OKLAHOMA CITY (AP) — An Oklahoma County judge Friday ordered the co-founder of the Sooner Tea Party to be tried on felony blackmail and computer crimes charges for sending an email to a state senator who testified he felt threatened by its tone.
Special Judge Susan Johnson ruled there is probable cause that Al Gerhart, 55, of Oklahoma City, committed the crimes when he sent an email prosecutors allege was intended to intimidate Republican Sen. Cliff Branan of Oklahoma City, chairman of the Senate Energy Committee. Johnson rejected defense arguments that the email was political speech that is protected by the First Amendment.
“Your First Amendment rights are in trouble, not just mine,” Gerhart told reporters following a preliminary hearing where prosecutors presented their evidence.
Gerhart pleaded not guilty. Johnson ordered Gerhart to report to District Judge Ray Elliott for a pre-trial conference on Sept. 18.
Gerhart has acknowledged that he sent an email to Branan on March 26 urging him to schedule a hearing in his committee on a bill favored by conservatives that would have prohibited state organizations from following a United Nations plan that helps cities and countries become more environmentally sustainable.

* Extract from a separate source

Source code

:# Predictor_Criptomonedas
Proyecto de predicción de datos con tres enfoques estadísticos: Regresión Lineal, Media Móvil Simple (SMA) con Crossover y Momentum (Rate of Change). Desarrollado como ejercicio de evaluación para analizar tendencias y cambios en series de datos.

Branan refused to give the House-passed bill a hearing, saying the legislation was based on a “fringe conspiracy” that the U.N. wanted to use its Agenda 21 plan to encroach on the private property rights of Americans.
Among other things, the email demands that Branan give the measure a hearing, “or I will make sure you regret not doing it.”
“I will make you the laughing stock of the Senate if I don’t hear that this bill will be heard and passed,” the email said. “We will dig into your past, your family, your associates, and once we start on you there will be no end to it.”
Branan testified during the preliminary hearing that he was anxious after reading the email and felt threatened.
“It just kind of got the hair up on the back of my neck,” the senator said. “It was not your normal email. He had woven family into the email. My two young children are out of bounds.”
Branan said he was not inclined to consider the measure mentioned in the email and felt it was an attempt to force him to do something against his will. He said he took a copy of the email home to show his wife and discussed it with their two children before turning it over to law enforcement officials.
“He was threatening to say or do anything about me or to me,” he said.
Tommy Johnson, an Oklahoma State Bureau of Investigation agent, said Branan told him Gerhart was in a “Rolodex of crazy people” and that an unstable person might do something violent.
“I definitely felt threatened,” Branan testified.
Gerhart’s attorney, Brady Henderson, legal director of the American Civil Liberties Union of Oklahoma, argued there was insufficient evidence to support the charges and that the email was merely political speech that was protected by the First Amendment.
“This was entirely in the political realm,” Henderson said.
But First Assistant District Attorney Scott Rowland said the email’s threatening tone amounts to blackmail that is not protected by the First Amendment.
“He has gone beyond the pale of First Amendment protection,” Rowland said.